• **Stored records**
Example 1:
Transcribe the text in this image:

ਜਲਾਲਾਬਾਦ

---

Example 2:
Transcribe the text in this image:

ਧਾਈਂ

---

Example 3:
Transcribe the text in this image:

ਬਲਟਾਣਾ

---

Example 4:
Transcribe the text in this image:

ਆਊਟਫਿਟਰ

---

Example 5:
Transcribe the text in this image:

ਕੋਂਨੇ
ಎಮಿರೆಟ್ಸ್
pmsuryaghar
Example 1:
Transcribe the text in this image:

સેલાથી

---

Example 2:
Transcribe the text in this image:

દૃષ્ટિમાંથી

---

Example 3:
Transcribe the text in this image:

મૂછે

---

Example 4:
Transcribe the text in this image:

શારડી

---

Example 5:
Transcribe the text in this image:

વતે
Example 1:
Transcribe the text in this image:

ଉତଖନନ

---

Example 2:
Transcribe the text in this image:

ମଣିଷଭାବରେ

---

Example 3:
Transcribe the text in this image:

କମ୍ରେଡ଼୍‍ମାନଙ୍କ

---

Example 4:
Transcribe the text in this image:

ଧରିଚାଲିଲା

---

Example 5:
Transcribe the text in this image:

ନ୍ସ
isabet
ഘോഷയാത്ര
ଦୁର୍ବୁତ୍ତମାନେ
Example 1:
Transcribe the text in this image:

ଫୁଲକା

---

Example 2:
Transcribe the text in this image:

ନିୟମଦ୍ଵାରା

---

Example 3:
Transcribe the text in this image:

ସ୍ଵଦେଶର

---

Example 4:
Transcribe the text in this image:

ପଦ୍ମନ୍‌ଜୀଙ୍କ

• **TASK TO COMPLETE**
Copy all of the records above line for line, without changing anything.

• **SOLUTION TO THE EXERCISE**
Example 1:
Transcribe the text in this image:

ਜਲਾਲਾਬਾਦ

---

Example 2:
Transcribe the text in this image:

ਧਾਈਂ

---

Example 3:
Transcribe the text in this image:

ਬਲਟਾਣਾ

---

Example 4:
Transcribe the text in this image:

ਆਊਟਫਿਟਰ

---

Example 5:
Transcribe the text in this image:

ਕੋਂਨੇ
ಎಮಿರೆಟ್ಸ್
pmsuryaghar
Example 1:
Transcribe the text in this image:

સેલાથી

---

Example 2:
Transcribe the text in this image:

દૃષ્ટિમાંથી

---

Example 3:
Transcribe the text in this image:

મૂછે

---

Example 4:
Transcribe the text in this image:

શારડી

---

Example 5:
Transcribe the text in this image:

વતે
Example 1:
Transcribe the text in this image:

ଉତଖନନ

---

Example 2:
Transcribe the text in this image:

ମଣିଷଭାବରେ

---

Example 3:
Transcribe the text in this image:

କମ୍ରେଡ଼୍‍ମାନଙ୍କ

---

Example 4:
Transcribe the text in this image:

ଧରିଚାଲିଲା

---

Example 5:
Transcribe the text in this image:

ନ୍ସ
isabet
ഘോഷയാത്ര
ଦୁର୍ବୁତ୍ତମାନେ
Example 1:
Transcribe the text in this image:

ଫୁଲକା

---

Example 2:
Transcribe the text in this image:

ନିୟମଦ୍ଵାରା

---

Example 3:
Transcribe the text in this image:

ସ୍ଵଦେଶର

---

Example 4:
Transcribe the text in this image:

ପଦ୍ମନ୍‌ଜୀଙ୍କ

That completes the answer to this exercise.